Exercises:
A – Using the forum thread on cutting dog holes, answer each question on its own line, marked (i), (ii), (iii):
(i) How thick is the oak top planned for the woodworking table?
(ii) What approach does Hamlin recommend for routing through the oak?
(iii) What forum does Dr.Zook welcome Ralph to?
B – Retype the stretch of the forum thread on cutting dog holes from "There are others" through "do the job..", keeping every character unchanged.

Extracted text:
►
# "Dog" holes



## ralphwilson867 (Dec 20, 2007)

Hi Guys (& Girls),

I'm new to the forum. I am building a woodworking table that will have a 3" oak top. Have any of you had any experience cutting dog holes with a router. I seems that alingement would be easier with a router, but with the top being 3" thick, it could be a problem. Any advise?


----------



## Hamlin (Dec 25, 2005)

A router should be able to do the job. I'd be worried about trying to rout through 3" oak though. Small bites, many many small bites.

There are others who may have a better idea than I.


----------



## bobj3 (Jan 17, 2006)

Hi ralphwilson867

You may want to forgo putting the holes in with a router,you may want to use the RAS or table saw and just put in grove in one side of the plank..
see below but if you have it glued up you can get 3" long router bits that can do the job..

http://cgi.ebay.com/1-pc-1-2-SH-3-B...4833232QQihZ003QQcategoryZ50386QQcmdZViewItem

=======




ralphwilson867 said:


> Hi Guys (& Girls),
> 
> I'm new to the forum. I am building a woodworking table that will have a 3" oak top. Have any of you had any experience cutting dog holes with a router. I seems that alingement would be easier with a router, but with the top being 3" thick, it could be a problem. Any advise?


----------



## Dr.Zook (Sep 10, 2004)

Welcome to the Router Forums Ralph.


----------
◄
Entries supplied:
►
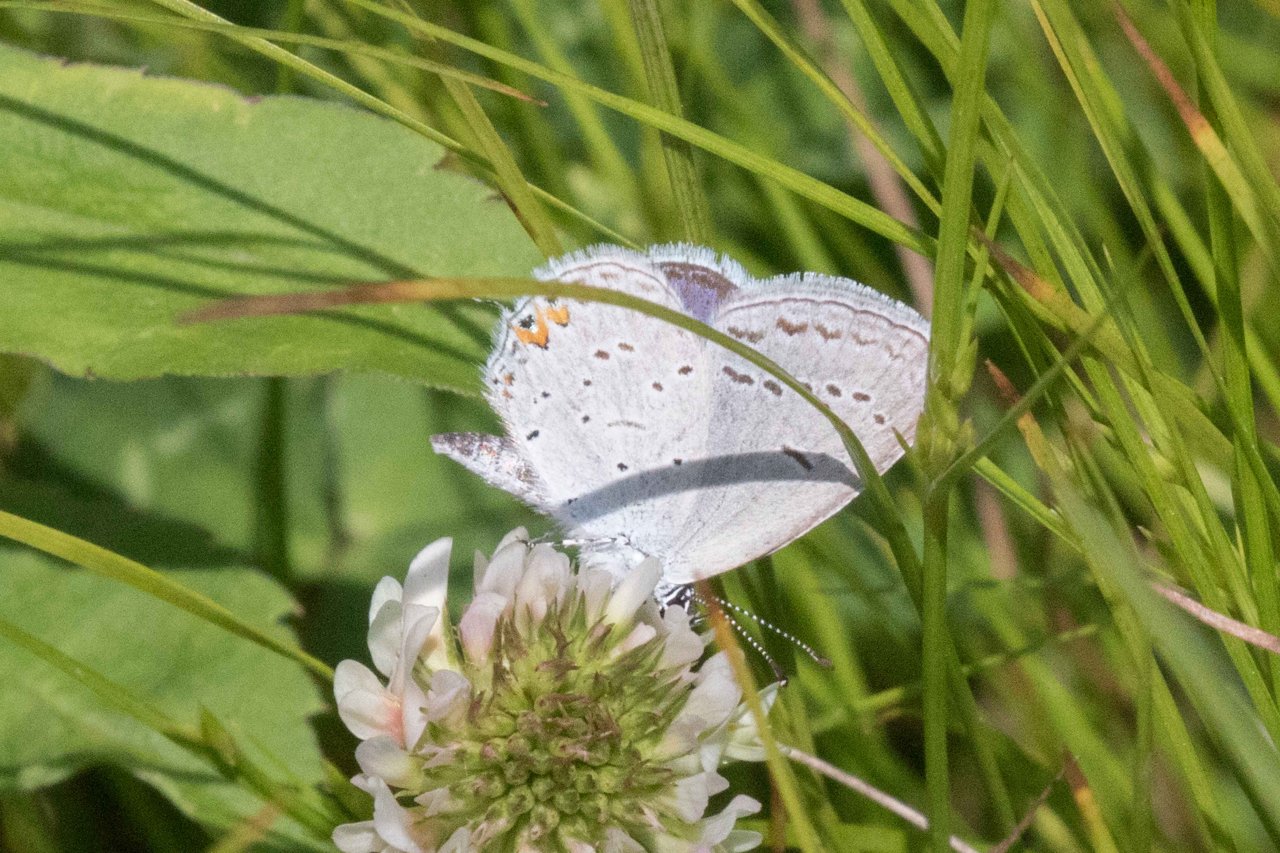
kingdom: Animalia
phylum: Arthropoda
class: Insecta
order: Lepidoptera
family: Lycaenidae
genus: Elkalyce
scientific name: Elkalyce comyntas
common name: Eastern Tailed-Blue
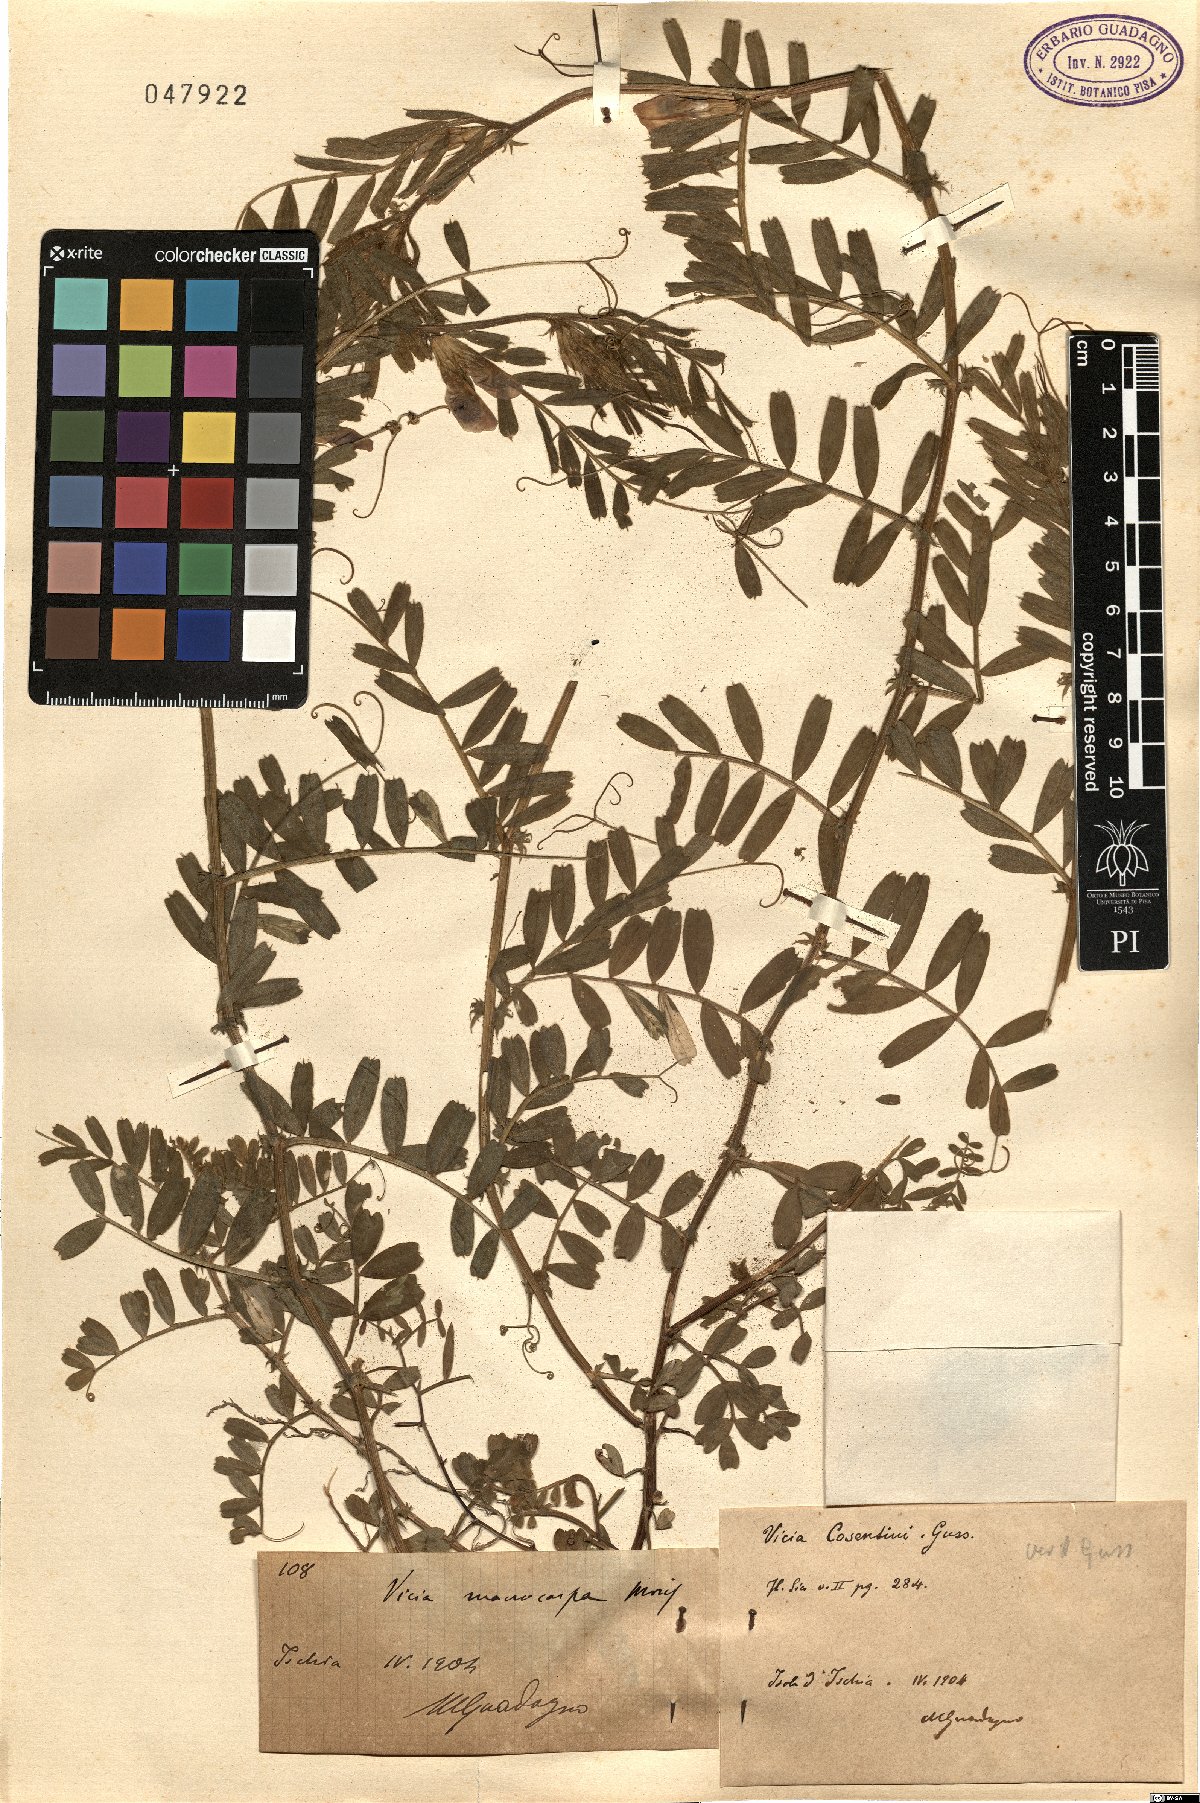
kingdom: Plantae
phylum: Tracheophyta
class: Magnoliopsida
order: Fabales
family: Fabaceae
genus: Vicia
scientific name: Vicia sativa
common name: Garden vetch
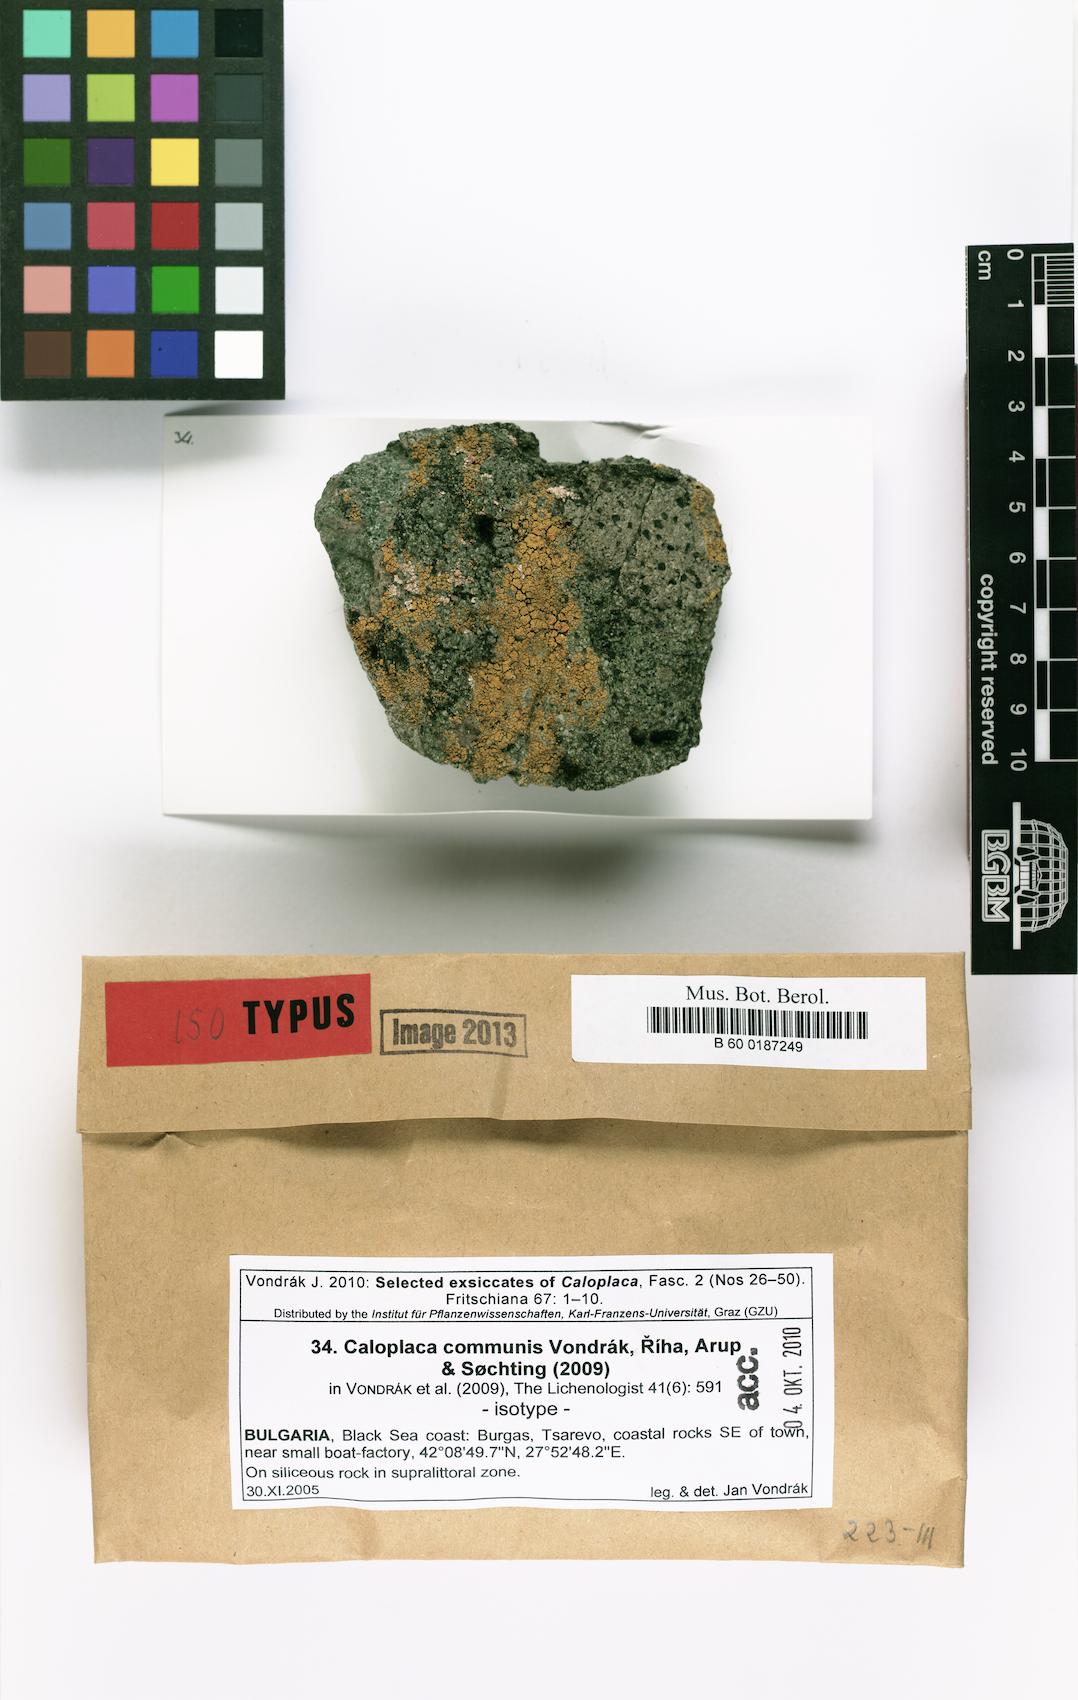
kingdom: Fungi
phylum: Ascomycota
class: Lecanoromycetes
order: Teloschistales
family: Teloschistaceae
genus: Flavoplaca
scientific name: Flavoplaca communis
◄
Expected answers:
A –
(i) 3 inches
(ii) Small bites, many many small bites
(iii) The Router Forums

B –
There are others who may have a better idea than I.


----------



## bobj3 (Jan 17, 2006)

Hi ralphwilson867

You may want to forgo putting the holes in with a router,you may want to use the RAS or table saw and just put in grove in one side of the plank..
see below but if you have it glued up you can get 3" long router bits that can do the job..